You know how it goes.
Catalyst for change #
If you're the first CDO the organisation has taken on, it's inevitable that you'll be the author of substantial change in the business. If you're a successor to a previous incumbent, change is still probably your watchword as you evaluate and revise — to whatever degree — the way the organisation delivers for its customers.
Enabling change depends on all of the dimensions discussed here.
In particular, it requires you to have strong and healthy working relationships with colleagues across the business — not only will they be a vital support for what you're aiming to do, but in certain areas you'll need direct help as you transform the things that need transforming.
It also leans heavily on your potent skills of communication, which we've already discussed at length — you'll need to be painting pictures about what you're changing, why you're changing it, how things will change, what that means for everyone, what difference it'll make and how it'll help, and so on, all the way through. Don't underestimate the need to communicate, and to keep on communicating, as you embed the transformation you're aiming for.
Of course, it won't all be plain sailing, and we'll talk about the quality of resilience below.
Think slow, act fast #
This is one of the key heuristics for delivery leadership that you'll already know well, but when doing stuff it's vital to take time up front to think things through thoroughly before you get on with implementing things.

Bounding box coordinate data
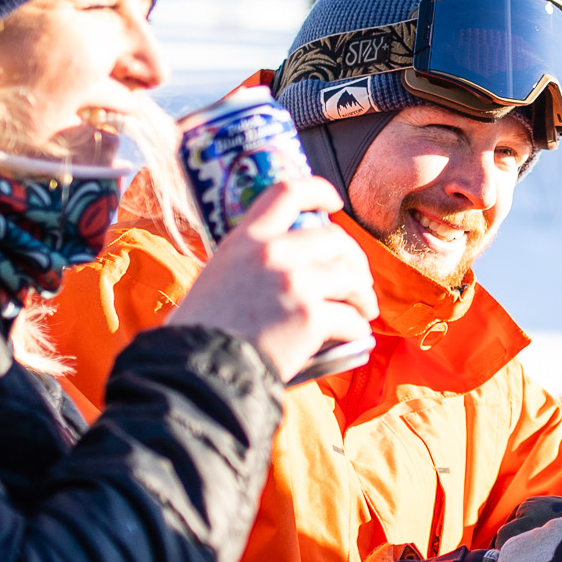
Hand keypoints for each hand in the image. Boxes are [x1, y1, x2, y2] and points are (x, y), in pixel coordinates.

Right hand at [170, 179, 375, 383]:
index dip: (317, 190)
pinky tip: (352, 337)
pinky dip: (357, 329)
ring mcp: (294, 282)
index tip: (334, 202)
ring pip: (351, 278)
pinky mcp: (311, 316)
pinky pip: (351, 318)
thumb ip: (251, 263)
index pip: (286, 192)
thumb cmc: (203, 333)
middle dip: (356, 259)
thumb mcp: (218, 278)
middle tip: (360, 280)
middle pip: (334, 238)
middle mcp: (271, 253)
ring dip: (363, 296)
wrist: (198, 371)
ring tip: (364, 310)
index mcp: (245, 240)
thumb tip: (286, 265)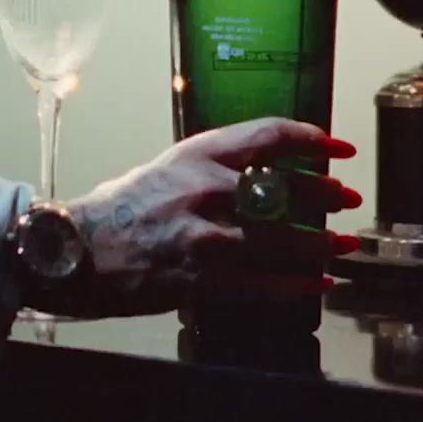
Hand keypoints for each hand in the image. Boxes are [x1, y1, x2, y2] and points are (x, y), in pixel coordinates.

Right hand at [54, 118, 359, 318]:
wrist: (75, 249)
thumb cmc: (118, 210)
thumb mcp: (168, 168)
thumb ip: (214, 168)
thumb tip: (260, 171)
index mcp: (198, 155)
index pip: (269, 136)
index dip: (312, 140)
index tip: (338, 148)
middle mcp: (205, 190)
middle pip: (286, 190)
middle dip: (325, 197)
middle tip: (347, 200)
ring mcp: (205, 236)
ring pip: (281, 240)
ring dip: (320, 244)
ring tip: (344, 246)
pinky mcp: (201, 278)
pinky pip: (262, 284)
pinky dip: (295, 285)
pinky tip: (317, 283)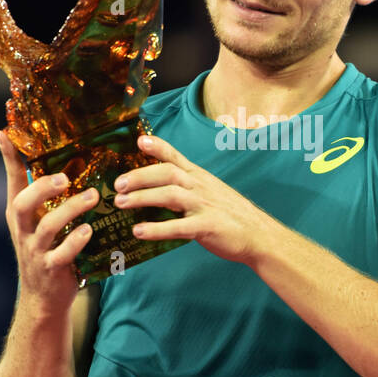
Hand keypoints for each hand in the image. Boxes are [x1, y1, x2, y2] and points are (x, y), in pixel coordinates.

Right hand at [0, 129, 99, 311]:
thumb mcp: (39, 223)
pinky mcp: (52, 270)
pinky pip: (62, 254)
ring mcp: (35, 252)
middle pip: (21, 204)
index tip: (4, 133)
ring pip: (46, 228)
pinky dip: (75, 242)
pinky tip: (88, 231)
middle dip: (41, 188)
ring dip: (70, 210)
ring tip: (91, 197)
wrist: (45, 299)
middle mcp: (23, 231)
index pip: (12, 182)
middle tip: (64, 177)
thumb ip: (43, 196)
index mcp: (20, 215)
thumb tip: (56, 163)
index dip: (9, 158)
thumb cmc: (47, 251)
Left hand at [113, 134, 277, 265]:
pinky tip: (138, 231)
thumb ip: (187, 187)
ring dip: (142, 197)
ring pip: (169, 195)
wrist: (260, 236)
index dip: (158, 147)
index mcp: (200, 178)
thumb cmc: (231, 215)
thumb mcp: (211, 192)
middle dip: (140, 176)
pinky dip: (156, 228)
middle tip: (117, 185)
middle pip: (167, 173)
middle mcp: (201, 187)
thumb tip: (158, 188)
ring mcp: (204, 205)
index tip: (140, 141)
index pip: (176, 156)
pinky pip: (178, 226)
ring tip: (121, 203)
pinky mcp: (207, 227)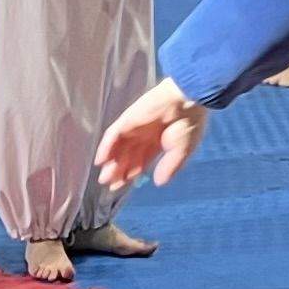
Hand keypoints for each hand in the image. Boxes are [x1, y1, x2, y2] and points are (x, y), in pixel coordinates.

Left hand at [94, 80, 208, 193]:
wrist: (186, 101)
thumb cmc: (188, 124)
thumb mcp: (182, 151)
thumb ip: (169, 167)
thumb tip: (159, 182)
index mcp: (159, 141)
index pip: (141, 159)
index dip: (132, 173)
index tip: (122, 187)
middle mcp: (145, 134)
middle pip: (128, 155)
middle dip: (119, 171)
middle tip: (109, 186)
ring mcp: (135, 127)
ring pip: (118, 147)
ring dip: (111, 162)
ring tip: (104, 179)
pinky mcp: (127, 119)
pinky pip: (113, 135)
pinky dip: (105, 148)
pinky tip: (100, 161)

* [About this exercise]
Please extend the text on leading change as a CDO, picking up right after its final sentence. The records are separate material, unrelated to the text on leading change as a CDO.

* [Result of this task]
You can boil all that down into a single phrase, coined by Bent Flyvbjerg, the project management guru and Professor of Major Program Management:
Think slow, act fast
See Flyberg's book, How Big Things Get Done for all the deep thinking behind this pithy phrase.
It's cheaper and quicker to find problems and see things fail when you're still planning your work. Reduce uncertainty with low-cost research, testing, prototyping, and then roll those insights into better planning.
Then, move quickly and deliver rapidly based on the thoroughgoing plans you've made. The longer you spend in the execution and the slower you move at this stage, the more space it gives for things being adapted — either needing to, or being forced to.
If change is foreseen or forced on you, then Agile methodologies are extremely helpful.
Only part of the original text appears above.